Uno scisma, un malinteso, un errore ormai bimillenario, uno scisma però che grazie al Vaticano II e alle successive iniziative di Giovanni Paolo II, dalla visita alla Sinagoga di Roma al riconoscimento dello Stato di Israele, che ha adempiuto i voti di Padre Hussar, sta gradualmente rientrando col ritorno della chiesa a quella che il card. Martini chiama la sua “radice  santa”, cioè la Sinagoga. Tutto dovrà culminare in una pubblica, solenne richiesta di Perdono del fratello minore traviato (la Chiesa) al “fratello maggiore”.

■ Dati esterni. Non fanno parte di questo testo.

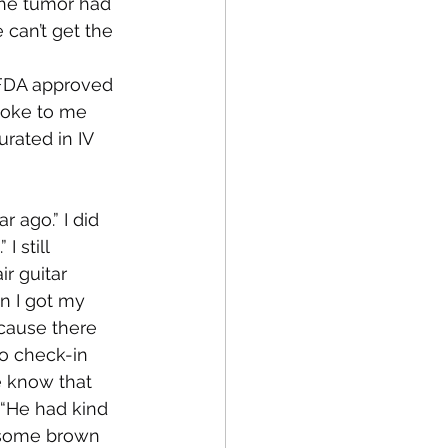
the tumor had 
can’t get the 
 FDA approved 
poke to me 
rated in IV 
 ago.” I did 
 still 
r guitar 
n I got my 
cause there 
o check-in 
 know that 
“He had kind 
ndsome brown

Dunque Gesù e gli Apostoli sono degli “scismatici” dall’ortodossia ebraica, anzi i “proto-scismatici” e brillano, invece, di gran luce, le figure di Giovanni XXIII – colui che ricevette personalmente Jules Isaac e ne volle ascoltare l’istanza e di Giovanni Paolo II oltre ovviamente quelle del card Martini e di Padre Hussar.

Il testo di Mons. Martini serba sorprese non minori della prefazione. A pag 18, infatti, cita, facendolo proprio, un “midrash talmudico”, in cui si legge ”dieci porzioni di scienza sono state accordate al mondo dal creatore, e Israele ne ha ricevute nove”. Secondo la tesi del cardinale quasi tutta la scienza e la sapienza del mondo sono appannaggio di Israele. E Roma? La Cristianità? Logica conseguenza: i cristiani vadano a scuola dagli ebrei e rimedino all’antico scisma. Tutti a studiare il Talmud e la Cabala.

Tra gli ecclesiastici “giudaizzanti” il card Martini ha superato persino lo stesso card. Bea, pure lui gesuita, nell’esaltazione del giudaismo moderno, fino ad affiancarlo alla chiesa cattolica nella “salvezza dell’umanità”.